Costanza is achttien jaar en groeit op in een ogenschijnlijk onveranderlijke wereld, een koude en smalle vallei waar de zon laat opkomt en vroeg ondergaat. Haar vader Tiziano had liever een zoon gehad; haar moeder Augusta liever de pop die ze als klein meisje in een Milanese etalage zag toen ze in dienst ging bij een chique familie. De gezinsleden leven langs elkaar heen in het gele huis, omringd door bossen en velden, te midden van bijgeloof en geroddel.
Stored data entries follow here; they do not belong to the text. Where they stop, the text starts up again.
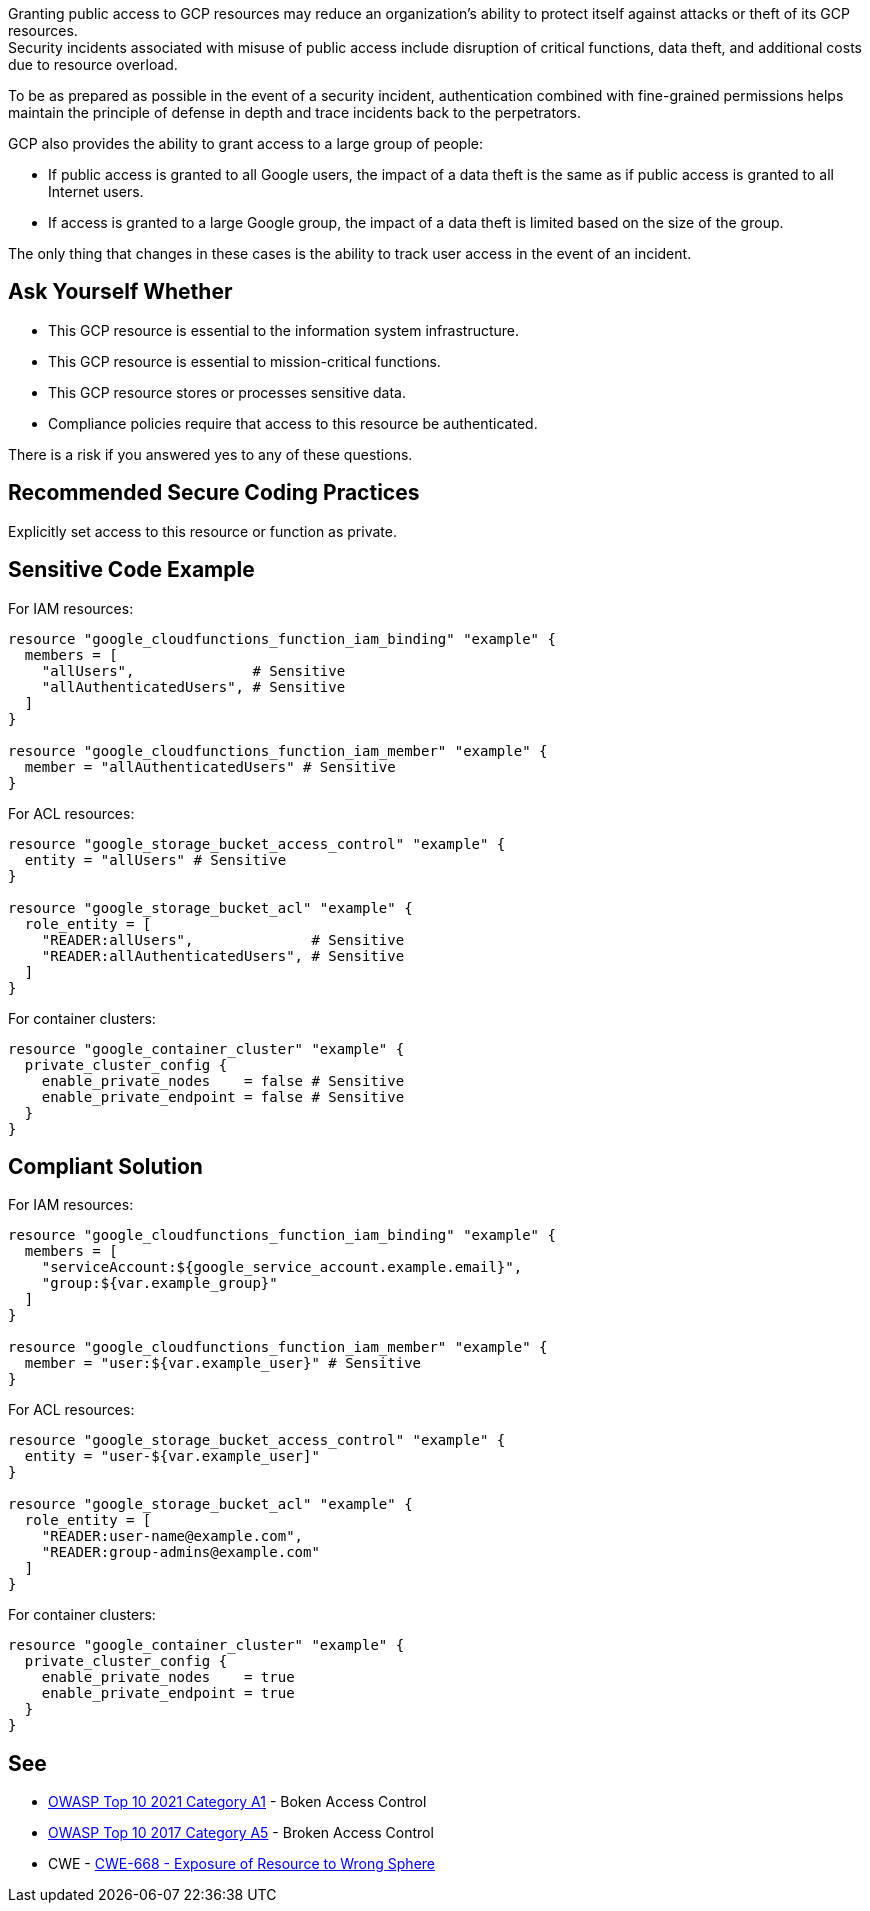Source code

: Granting public access to GCP resources may reduce an organization's ability to
protect itself against attacks or theft of its GCP resources. +
Security incidents associated with misuse of public access include disruption
of critical functions, data theft, and additional costs due to resource
overload.

To be as prepared as possible in the event of a security incident,
authentication combined with fine-grained permissions helps maintain the
principle of defense in depth and trace incidents back to the perpetrators.

GCP also provides the ability to grant access to a large group of people:

* If public access is granted to all Google users, the impact of a data theft
  is the same as if public access is granted to all Internet users.
* If access is granted to a large Google group, the impact of a data theft is
  limited based on the size of the group.

The only thing that changes in these cases is the ability to track user access
in the event of an incident.

== Ask Yourself Whether

* This GCP resource is essential to the information system infrastructure.
* This GCP resource is essential to mission-critical functions.
* This GCP resource stores or processes sensitive data.
* Compliance policies require that access to this resource be authenticated.

There is a risk if you answered yes to any of these questions.

== Recommended Secure Coding Practices

Explicitly set access to this resource or function as private.

== Sensitive Code Example

For IAM resources:
[source,terraform]
----
resource "google_cloudfunctions_function_iam_binding" "example" {
  members = [
    "allUsers",              # Sensitive
    "allAuthenticatedUsers", # Sensitive
  ]
}

resource "google_cloudfunctions_function_iam_member" "example" {
  member = "allAuthenticatedUsers" # Sensitive
}
----

For ACL resources:
[source,terraform]
----
resource "google_storage_bucket_access_control" "example" {
  entity = "allUsers" # Sensitive
}

resource "google_storage_bucket_acl" "example" {
  role_entity = [
    "READER:allUsers",              # Sensitive
    "READER:allAuthenticatedUsers", # Sensitive
  ]
}
----

For container clusters:
[source,terraform]
----
resource "google_container_cluster" "example" {
  private_cluster_config {
    enable_private_nodes    = false # Sensitive
    enable_private_endpoint = false # Sensitive
  }
}
----

== Compliant Solution

For IAM resources:
[source,terraform]
----
resource "google_cloudfunctions_function_iam_binding" "example" {
  members = [
    "serviceAccount:${google_service_account.example.email}",
    "group:${var.example_group}"
  ]
}

resource "google_cloudfunctions_function_iam_member" "example" {
  member = "user:${var.example_user}" # Sensitive
}
----

For ACL resources:
[source,terraform]
----
resource "google_storage_bucket_access_control" "example" {
  entity = "user-${var.example_user]"
}

resource "google_storage_bucket_acl" "example" {
  role_entity = [
    "READER:user-name@example.com",
    "READER:group-admins@example.com"
  ]
}
----

For container clusters:
[source,terraform]
----
resource "google_container_cluster" "example" {
  private_cluster_config {
    enable_private_nodes    = true
    enable_private_endpoint = true
  }
}
----

== See

* https://owasp.org/Top10/A01_2021-Broken_Access_Control/[OWASP Top 10 2021 Category A1] - Boken Access Control
* https://owasp.org/www-project-top-ten/2017/A5_2017-Broken_Access_Control[OWASP Top 10 2017 Category A5] - Broken Access Control
* CWE - https://cwe.mitre.org/data/definitions/668[CWE-668 - Exposure of Resource to Wrong Sphere]

ifdef::env-github,rspecator-view[]

'''
== Implementation Specification
(visible only on this page)

=== Message

* For container clusters:
** Omitted: Omitting {attribute} grants public access to parts of this cluster. Make sure it is safe here.
** Explicitly set to false: Ensure that granting public access is safe here.
* For the rest: Ensure that granting public access to this resource is safe here.
* For ACL resources: Ensure that granting public access to this resource is safe here.
* For DNS-managed zone omissions: Omitting {attribute} will grant public access to this managed zone. Ensure it is safe here.

=== Highlighting

* Assignments: Highlight the sensitive assignment.
* Lists: Highlight the sensitive element.
* Multiple sensitive items: Highlight the resource.

endif::env-github,rspecator-view[]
Alles in de vallei lijkt bevroren in de tijd terwijl de woelige jaren zeventig naderen.
In Iedereen slaapt in de vallei volgen we de vrouwelijke lijn van een familie: Augusta, opgesloten in de fatsoensregels van een klein dorpje, haar dochter Costanza, die dat benauwende dorpsleven ontvlucht maar zich vastketent aan een verslaving, en ten slotte haar kleindochter Gaia, die in een afkickkliniek ter wereld komt.
Ginevra Lamberti, een van de interessantste en getalenteerdste jonge stemmen in de Italiaanse literatuur, weet op briljante wijze de leegte, vervreemding en verlatenheid van de provincie Veneto op te roepen. Tegelijk beschrijft ze haar personages, die allemaal een enorme puinhoop van hun leven maken, vol warmte, empathie en humor.